ASSIGNMENT: All of the data should be restated exactly as it stands.

··········

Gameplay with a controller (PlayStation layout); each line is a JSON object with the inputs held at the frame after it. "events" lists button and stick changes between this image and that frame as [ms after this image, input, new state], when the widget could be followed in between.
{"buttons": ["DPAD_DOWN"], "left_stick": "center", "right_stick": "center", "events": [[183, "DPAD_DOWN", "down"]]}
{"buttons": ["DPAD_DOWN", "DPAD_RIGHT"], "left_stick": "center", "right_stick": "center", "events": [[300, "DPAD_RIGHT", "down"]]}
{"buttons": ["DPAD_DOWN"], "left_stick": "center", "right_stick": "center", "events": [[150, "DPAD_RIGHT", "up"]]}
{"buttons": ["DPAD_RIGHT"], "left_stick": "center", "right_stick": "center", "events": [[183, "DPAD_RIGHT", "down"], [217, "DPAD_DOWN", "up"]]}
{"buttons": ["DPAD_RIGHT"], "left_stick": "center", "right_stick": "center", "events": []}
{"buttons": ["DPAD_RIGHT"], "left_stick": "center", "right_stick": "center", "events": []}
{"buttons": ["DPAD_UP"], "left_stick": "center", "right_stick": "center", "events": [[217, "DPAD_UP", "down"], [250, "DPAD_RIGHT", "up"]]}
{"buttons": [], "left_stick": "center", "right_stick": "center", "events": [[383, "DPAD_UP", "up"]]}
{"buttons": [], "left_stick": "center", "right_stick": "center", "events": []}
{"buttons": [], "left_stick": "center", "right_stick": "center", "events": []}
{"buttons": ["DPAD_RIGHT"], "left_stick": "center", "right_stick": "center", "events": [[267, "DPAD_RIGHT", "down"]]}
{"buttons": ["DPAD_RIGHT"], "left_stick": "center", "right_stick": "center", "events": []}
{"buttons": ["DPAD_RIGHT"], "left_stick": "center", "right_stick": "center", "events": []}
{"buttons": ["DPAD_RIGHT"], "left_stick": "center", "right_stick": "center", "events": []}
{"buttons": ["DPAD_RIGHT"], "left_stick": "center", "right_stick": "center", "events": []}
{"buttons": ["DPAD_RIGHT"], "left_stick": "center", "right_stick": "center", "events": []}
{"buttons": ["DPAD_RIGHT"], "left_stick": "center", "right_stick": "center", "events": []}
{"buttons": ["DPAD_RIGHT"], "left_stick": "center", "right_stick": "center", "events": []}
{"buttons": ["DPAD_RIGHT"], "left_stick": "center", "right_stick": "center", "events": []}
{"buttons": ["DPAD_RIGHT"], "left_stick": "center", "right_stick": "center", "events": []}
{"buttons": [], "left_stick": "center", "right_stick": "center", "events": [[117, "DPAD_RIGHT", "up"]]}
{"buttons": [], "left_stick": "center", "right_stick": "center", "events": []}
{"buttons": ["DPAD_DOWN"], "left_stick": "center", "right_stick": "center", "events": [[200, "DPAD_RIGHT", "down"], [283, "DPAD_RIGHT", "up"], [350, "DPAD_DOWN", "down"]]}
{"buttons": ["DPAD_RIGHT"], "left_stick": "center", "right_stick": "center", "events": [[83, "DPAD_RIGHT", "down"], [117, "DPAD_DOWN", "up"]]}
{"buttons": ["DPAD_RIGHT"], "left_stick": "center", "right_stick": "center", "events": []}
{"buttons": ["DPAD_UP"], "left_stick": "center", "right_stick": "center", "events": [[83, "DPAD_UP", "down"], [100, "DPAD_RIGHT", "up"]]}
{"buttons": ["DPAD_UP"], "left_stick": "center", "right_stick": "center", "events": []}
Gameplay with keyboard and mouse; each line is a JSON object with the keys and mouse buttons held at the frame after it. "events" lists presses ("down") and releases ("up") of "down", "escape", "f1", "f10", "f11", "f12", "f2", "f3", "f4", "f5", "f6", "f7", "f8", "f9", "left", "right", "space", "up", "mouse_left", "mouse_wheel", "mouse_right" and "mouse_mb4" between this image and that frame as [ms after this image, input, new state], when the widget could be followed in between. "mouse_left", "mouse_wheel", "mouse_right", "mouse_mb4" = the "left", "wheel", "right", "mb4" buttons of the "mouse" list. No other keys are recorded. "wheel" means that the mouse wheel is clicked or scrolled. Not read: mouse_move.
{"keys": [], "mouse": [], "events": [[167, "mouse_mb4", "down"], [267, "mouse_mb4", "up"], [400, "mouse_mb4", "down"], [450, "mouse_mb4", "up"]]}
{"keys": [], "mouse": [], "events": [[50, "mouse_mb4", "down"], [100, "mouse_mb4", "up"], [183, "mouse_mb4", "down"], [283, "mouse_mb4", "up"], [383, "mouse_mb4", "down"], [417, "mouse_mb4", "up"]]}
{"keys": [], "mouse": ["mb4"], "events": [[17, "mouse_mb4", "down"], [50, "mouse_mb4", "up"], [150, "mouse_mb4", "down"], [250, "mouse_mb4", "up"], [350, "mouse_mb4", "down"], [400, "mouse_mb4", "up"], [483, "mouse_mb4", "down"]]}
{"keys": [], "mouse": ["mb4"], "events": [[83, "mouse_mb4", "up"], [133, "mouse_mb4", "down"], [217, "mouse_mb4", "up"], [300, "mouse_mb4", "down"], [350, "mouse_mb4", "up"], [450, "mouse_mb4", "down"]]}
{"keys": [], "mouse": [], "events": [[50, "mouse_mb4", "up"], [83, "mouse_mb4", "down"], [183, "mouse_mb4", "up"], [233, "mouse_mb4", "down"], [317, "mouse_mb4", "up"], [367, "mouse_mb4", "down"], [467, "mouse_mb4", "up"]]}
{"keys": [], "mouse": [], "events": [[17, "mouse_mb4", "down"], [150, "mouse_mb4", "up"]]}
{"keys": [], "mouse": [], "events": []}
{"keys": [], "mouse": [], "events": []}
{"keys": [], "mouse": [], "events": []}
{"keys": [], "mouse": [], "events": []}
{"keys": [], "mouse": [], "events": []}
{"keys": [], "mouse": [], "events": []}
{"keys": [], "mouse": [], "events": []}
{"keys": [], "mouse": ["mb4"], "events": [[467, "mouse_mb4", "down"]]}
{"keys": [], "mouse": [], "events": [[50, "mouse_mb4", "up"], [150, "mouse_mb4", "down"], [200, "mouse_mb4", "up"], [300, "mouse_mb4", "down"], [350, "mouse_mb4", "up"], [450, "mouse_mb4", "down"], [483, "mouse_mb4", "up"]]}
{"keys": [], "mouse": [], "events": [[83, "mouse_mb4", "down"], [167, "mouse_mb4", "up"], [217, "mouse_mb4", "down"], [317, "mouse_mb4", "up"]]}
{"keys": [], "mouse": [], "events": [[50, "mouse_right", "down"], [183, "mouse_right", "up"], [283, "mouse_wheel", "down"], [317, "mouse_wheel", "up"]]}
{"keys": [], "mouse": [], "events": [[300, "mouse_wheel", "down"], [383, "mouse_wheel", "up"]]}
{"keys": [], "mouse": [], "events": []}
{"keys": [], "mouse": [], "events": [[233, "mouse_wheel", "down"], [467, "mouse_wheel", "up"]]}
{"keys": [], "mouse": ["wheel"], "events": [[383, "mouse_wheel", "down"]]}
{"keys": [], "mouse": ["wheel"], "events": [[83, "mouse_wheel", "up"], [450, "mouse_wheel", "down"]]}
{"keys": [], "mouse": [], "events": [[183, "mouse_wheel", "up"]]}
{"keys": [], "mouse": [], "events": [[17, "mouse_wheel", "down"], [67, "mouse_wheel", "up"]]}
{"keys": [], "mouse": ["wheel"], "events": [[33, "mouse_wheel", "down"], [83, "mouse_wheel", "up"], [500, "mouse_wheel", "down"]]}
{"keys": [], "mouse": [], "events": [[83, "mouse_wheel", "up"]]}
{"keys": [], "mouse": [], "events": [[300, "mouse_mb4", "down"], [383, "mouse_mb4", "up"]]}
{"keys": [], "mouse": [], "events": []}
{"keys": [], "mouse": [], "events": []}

··········

SOLVED PROBLEM:
Gameplay with a controller (PlayStation layout); each line is a JSON object with the inputs held at the frame after it. "events" lists button and stick changes between this image and that frame as [ms after this image, input, new state], when the widget could be followed in between.
{"buttons": ["DPAD_DOWN"], "left_stick": "center", "right_stick": "center", "events": [[183, "DPAD_DOWN", "down"]]}
{"buttons": ["DPAD_DOWN", "DPAD_RIGHT"], "left_stick": "center", "right_stick": "center", "events": [[300, "DPAD_RIGHT", "down"]]}
{"buttons": ["DPAD_DOWN"], "left_stick": "center", "right_stick": "center", "events": [[150, "DPAD_RIGHT", "up"]]}
{"buttons": ["DPAD_RIGHT"], "left_stick": "center", "right_stick": "center", "events": [[183, "DPAD_RIGHT", "down"], [217, "DPAD_DOWN", "up"]]}
{"buttons": ["DPAD_RIGHT"], "left_stick": "center", "right_stick": "center", "events": []}
{"buttons": ["DPAD_RIGHT"], "left_stick": "center", "right_stick": "center", "events": []}
{"buttons": ["DPAD_UP"], "left_stick": "center", "right_stick": "center", "events": [[217, "DPAD_UP", "down"], [250, "DPAD_RIGHT", "up"]]}
{"buttons": [], "left_stick": "center", "right_stick": "center", "events": [[383, "DPAD_UP", "up"]]}
{"buttons": [], "left_stick": "center", "right_stick": "center", "events": []}
{"buttons": [], "left_stick": "center", "right_stick": "center", "events": []}
{"buttons": ["DPAD_RIGHT"], "left_stick": "center", "right_stick": "center", "events": [[267, "DPAD_RIGHT", "down"]]}
{"buttons": ["DPAD_RIGHT"], "left_stick": "center", "right_stick": "center", "events": []}
{"buttons": ["DPAD_RIGHT"], "left_stick": "center", "right_stick": "center", "events": []}
{"buttons": ["DPAD_RIGHT"], "left_stick": "center", "right_stick": "center", "events": []}
{"buttons": ["DPAD_RIGHT"], "left_stick": "center", "right_stick": "center", "events": []}
{"buttons": ["DPAD_RIGHT"], "left_stick": "center", "right_stick": "center", "events": []}
{"buttons": ["DPAD_RIGHT"], "left_stick": "center", "right_stick": "center", "events": []}
{"buttons": ["DPAD_RIGHT"], "left_stick": "center", "right_stick": "center", "events": []}
{"buttons": ["DPAD_RIGHT"], "left_stick": "center", "right_stick": "center", "events": []}
{"buttons": ["DPAD_RIGHT"], "left_stick": "center", "right_stick": "center", "events": []}
{"buttons": [], "left_stick": "center", "right_stick": "center", "events": [[117, "DPAD_RIGHT", "up"]]}
{"buttons": [], "left_stick": "center", "right_stick": "center", "events": []}
{"buttons": ["DPAD_DOWN"], "left_stick": "center", "right_stick": "center", "events": [[200, "DPAD_RIGHT", "down"], [283, "DPAD_RIGHT", "up"], [350, "DPAD_DOWN", "down"]]}
{"buttons": ["DPAD_RIGHT"], "left_stick": "center", "right_stick": "center", "events": [[83, "DPAD_RIGHT", "down"], [117, "DPAD_DOWN", "up"]]}
{"buttons": ["DPAD_RIGHT"], "left_stick": "center", "right_stick": "center", "events": []}
{"buttons": ["DPAD_UP"], "left_stick": "center", "right_stick": "center", "events": [[83, "DPAD_UP", "down"], [100, "DPAD_RIGHT", "up"]]}
{"buttons": ["DPAD_UP"], "left_stick": "center", "right_stick": "center", "events": []}
Gameplay with keyboard and mouse; each line is a JSON object with the keys and mouse buttons held at the frame after it. "events" lists presses ("down") and releases ("up") of "down", "escape", "f1", "f10", "f11", "f12", "f2", "f3", "f4", "f5", "f6", "f7", "f8", "f9", "left", "right", "space", "up", "mouse_left", "mouse_wheel", "mouse_right" and "mouse_mb4" between this image and that frame as [ms after this image, input, new state], when the widget could be followed in between. "mouse_left", "mouse_wheel", "mouse_right", "mouse_mb4" = the "left", "wheel", "right", "mb4" buttons of the "mouse" list. No other keys are recorded. "wheel" means that the mouse wheel is clicked or scrolled. Not read: mouse_move.
{"keys": [], "mouse": [], "events": [[167, "mouse_mb4", "down"], [267, "mouse_mb4", "up"], [400, "mouse_mb4", "down"], [450, "mouse_mb4", "up"]]}
{"keys": [], "mouse": [], "events": [[50, "mouse_mb4", "down"], [100, "mouse_mb4", "up"], [183, "mouse_mb4", "down"], [283, "mouse_mb4", "up"], [383, "mouse_mb4", "down"], [417, "mouse_mb4", "up"]]}
{"keys": [], "mouse": ["mb4"], "events": [[17, "mouse_mb4", "down"], [50, "mouse_mb4", "up"], [150, "mouse_mb4", "down"], [250, "mouse_mb4", "up"], [350, "mouse_mb4", "down"], [400, "mouse_mb4", "up"], [483, "mouse_mb4", "down"]]}
{"keys": [], "mouse": ["mb4"], "events": [[83, "mouse_mb4", "up"], [133, "mouse_mb4", "down"], [217, "mouse_mb4", "up"], [300, "mouse_mb4", "down"], [350, "mouse_mb4", "up"], [450, "mouse_mb4", "down"]]}
{"keys": [], "mouse": [], "events": [[50, "mouse_mb4", "up"], [83, "mouse_mb4", "down"], [183, "mouse_mb4", "up"], [233, "mouse_mb4", "down"], [317, "mouse_mb4", "up"], [367, "mouse_mb4", "down"], [467, "mouse_mb4", "up"]]}
{"keys": [], "mouse": [], "events": [[17, "mouse_mb4", "down"], [150, "mouse_mb4", "up"]]}
{"keys": [], "mouse": [], "events": []}
{"keys": [], "mouse": [], "events": []}
{"keys": [], "mouse": [], "events": []}
{"keys": [], "mouse": [], "events": []}
{"keys": [], "mouse": [], "events": []}
{"keys": [], "mouse": [], "events": []}
{"keys": [], "mouse": [], "events": []}
{"keys": [], "mouse": ["mb4"], "events": [[467, "mouse_mb4", "down"]]}
{"keys": [], "mouse": [], "events": [[50, "mouse_mb4", "up"], [150, "mouse_mb4", "down"], [200, "mouse_mb4", "up"], [300, "mouse_mb4", "down"], [350, "mouse_mb4", "up"], [450, "mouse_mb4", "down"], [483, "mouse_mb4", "up"]]}
{"keys": [], "mouse": [], "events": [[83, "mouse_mb4", "down"], [167, "mouse_mb4", "up"], [217, "mouse_mb4", "down"], [317, "mouse_mb4", "up"]]}
{"keys": [], "mouse": [], "events": [[50, "mouse_right", "down"], [183, "mouse_right", "up"], [283, "mouse_wheel", "down"], [317, "mouse_wheel", "up"]]}
{"keys": [], "mouse": [], "events": [[300, "mouse_wheel", "down"], [383, "mouse_wheel", "up"]]}
{"keys": [], "mouse": [], "events": []}
{"keys": [], "mouse": [], "events": [[233, "mouse_wheel", "down"], [467, "mouse_wheel", "up"]]}
{"keys": [], "mouse": ["wheel"], "events": [[383, "mouse_wheel", "down"]]}
{"keys": [], "mouse": ["wheel"], "events": [[83, "mouse_wheel", "up"], [450, "mouse_wheel", "down"]]}
{"keys": [], "mouse": [], "events": [[183, "mouse_wheel", "up"]]}
{"keys": [], "mouse": [], "events": [[17, "mouse_wheel", "down"], [67, "mouse_wheel", "up"]]}
{"keys": [], "mouse": ["wheel"], "events": [[33, "mouse_wheel", "down"], [83, "mouse_wheel", "up"], [500, "mouse_wheel", "down"]]}
{"keys": [], "mouse": [], "events": [[83, "mouse_wheel", "up"]]}
{"keys": [], "mouse": [], "events": [[300, "mouse_mb4", "down"], [383, "mouse_mb4", "up"]]}
{"keys": [], "mouse": [], "events": []}
{"keys": [], "mouse": [], "events": []}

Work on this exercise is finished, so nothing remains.